> **Testo da leggere**
□ □ □ □ □

Tra i candidati al Premio Strega 2022 c’è Niente di vero di Veronica Raimo (Einaudi, 2022), un’autobiografia che, come una sorta di monologo interiore, rivive i passi della sua vita di donna cresciuta in una famiglia dedita alla noia. I ricordi che, inevitabilmente, fanno parte del suo bagaglio esistenziale e, come un motivetto pubblicitario, accarezzano la mente nei momenti più imprevedibili.
Possono toglierci tutto tranne i ricordi, si dice. Ma chi mai sarebbe interessato a questa espropriazione? La maggior parte dei ricordi ci abbandona senza che nemmeno ce ne accorgiamo; per quanto riguarda i restanti, siamo noi a rifilarli di nascosto, a spacciarli in giro, a promuoverli con zelo, venditori porta a porta, imbonitori, in cerca di qualcuno da abbindolare che si abboni alla nostra storia. Scontata, a metà prezzo. La memoria per me è come il gioco dei dadi che facevo da piccola, si tratta solo di decidere se sia inutile o truccato.

□ □ □ □ □

> **Dati**
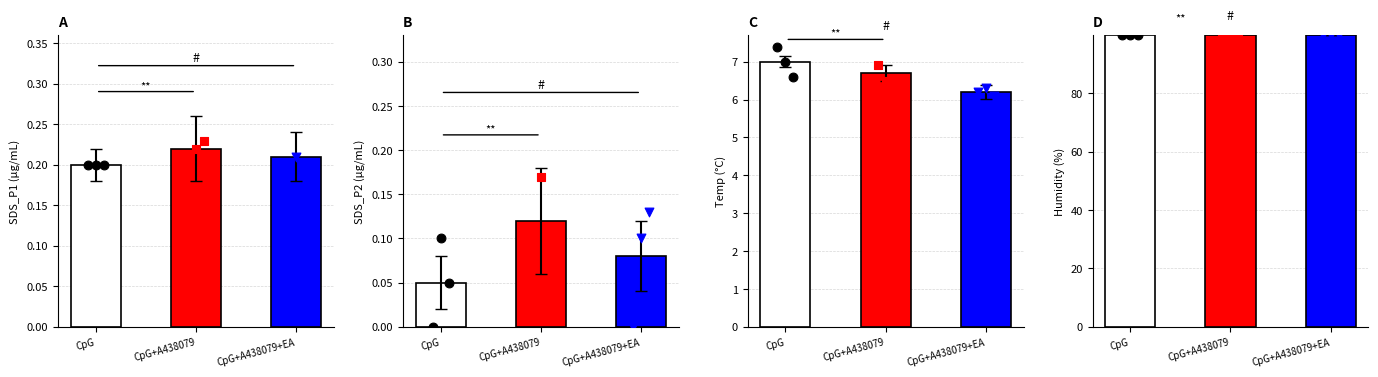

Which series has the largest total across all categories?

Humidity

□ □ □ □ □

> **Cosa fare 1**
Traduci in inglese questa frase del testo da leggere: "Possono toglierci tutto tranne i ricordi, si dice."
> **Cosa fare 2**
Cita dal testo da leggere, parola per parola, il tratto che va da "Tra i candidati" fino a "momenti più imprevedibili." compreso.
> **Cosa fare 3**
Per ciascuna affermazione indica se è in accordo con il testo da leggere (sì o no) e riporta tra virgolette le parole del testo che lo decidono.
(a) Niente di vero è pubblicato da Einaudi.
(b) La maggior parte dei ricordi se ne va senza che ce ne rendiamo conto.
(c) Chi racconta faceva il gioco dei dadi da adulta.
I dati non servono a nulla.

> **Risposta 1**
They can take everything from us except our memories, so they say.

> **Risposta 2**
Tra i candidati al Premio Strega 2022 c’è Niente di vero di Veronica Raimo (Einaudi, 2022), un’autobiografia che, come una sorta di monologo interiore, rivive i passi della sua vita di donna cresciuta in una famiglia dedita alla noia. I ricordi che, inevitabilmente, fanno parte del suo bagaglio esistenziale e, come un motivetto pubblicitario, accarezzano la mente nei momenti più imprevedibili.

> **Risposta 3**
(a) Sì: "(Einaudi, 2022)".
(b) Sì: "La maggior parte dei ricordi ci abbandona senza che nemmeno ce ne accorgiamo".
(c) No: "il gioco dei dadi che facevo da piccola".